### INSTRUCTIONS FOR THE TASK
Would you go through the records below and copy each line with the string "Campania"?

(Records drawn from a dataset)
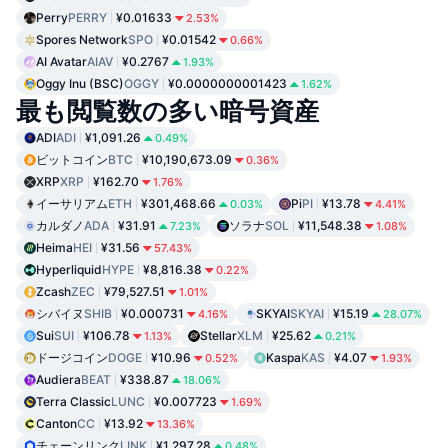
Perry
PERRY
¥0.01633
2.53%
Spores Network
SPO
¥0.01542
0.66%
AI Avatar
AIAV
¥0.2767
1.93%
Oggy Inu (BSC)
OGGY
¥0.0000000001423
1.62%
最も閲覧数の多い暗号資産
ADI
ADI
¥1,091.26
0.49%
ビットコイン
BTC
¥10,190,673.09
0.36%
XRP
XRP
¥162.70
1.76%
イーサリアム
ETH
¥301,468.66
Pi
PI
¥13.78
0.03%
4.41%
カルダノ
ADA
¥31.91
ソラナ
SOL
¥11,548.38
7.23%
1.08%
Heima
HEI
¥31.56
57.43%
Hyperliquid
HYPE
¥8,816.38
0.22%
Zcash
ZEC
¥79,527.51
1.01%
シバイヌ
SHIB
¥0.000731
SKYAI
SKYAI
¥15.19
4.16%
28.07%
Sui
SUI
¥106.78
Stellar
XLM
¥25.62
1.13%
0.21%
ドージコイン
DOGE
¥10.96
Kaspa
KAS
¥4.07
0.52%
1.93%
Audiera
BEAT
¥338.87
18.06%
Terra Classic
LUNC
¥0.007723
1.69%
Canton
CC
¥13.92
13.36%
チェーンリンク
LINK
¥1,297.28
0.48%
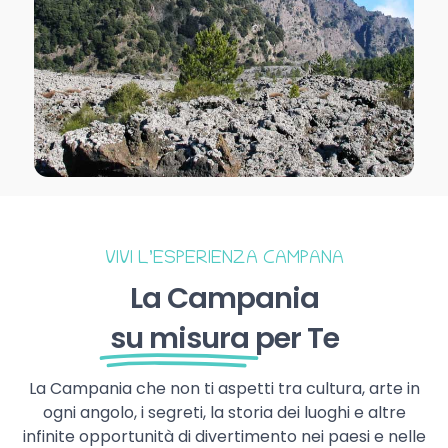
VIVI L’ESPERIENZA CAMPANA
La Campania
su misura
per Te
La Campania che non ti aspetti tra cultura, arte in
ogni angolo, i segreti, la storia dei luoghi e altre
infinite opportunità di divertimento nei paesi e nelle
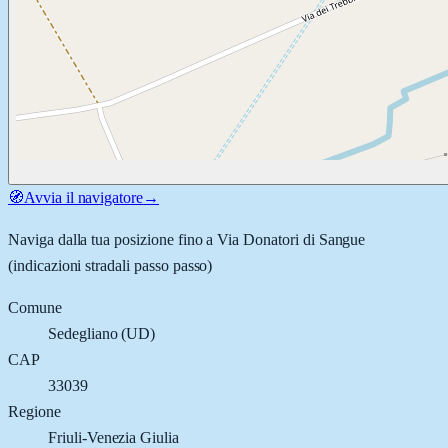
🧭
Avvia il navigatore
→
Naviga dalla tua posizione fino a
Via Donatori di Sangue
(indicazioni stradali passo passo)
Comune
Sedegliano
(
UD
)
CAP
33039
Regione
Friuli-Venezia Giulia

### ANSWER FOR THE TASK
La Campania
La Campania che non ti aspetti tra cultura, arte in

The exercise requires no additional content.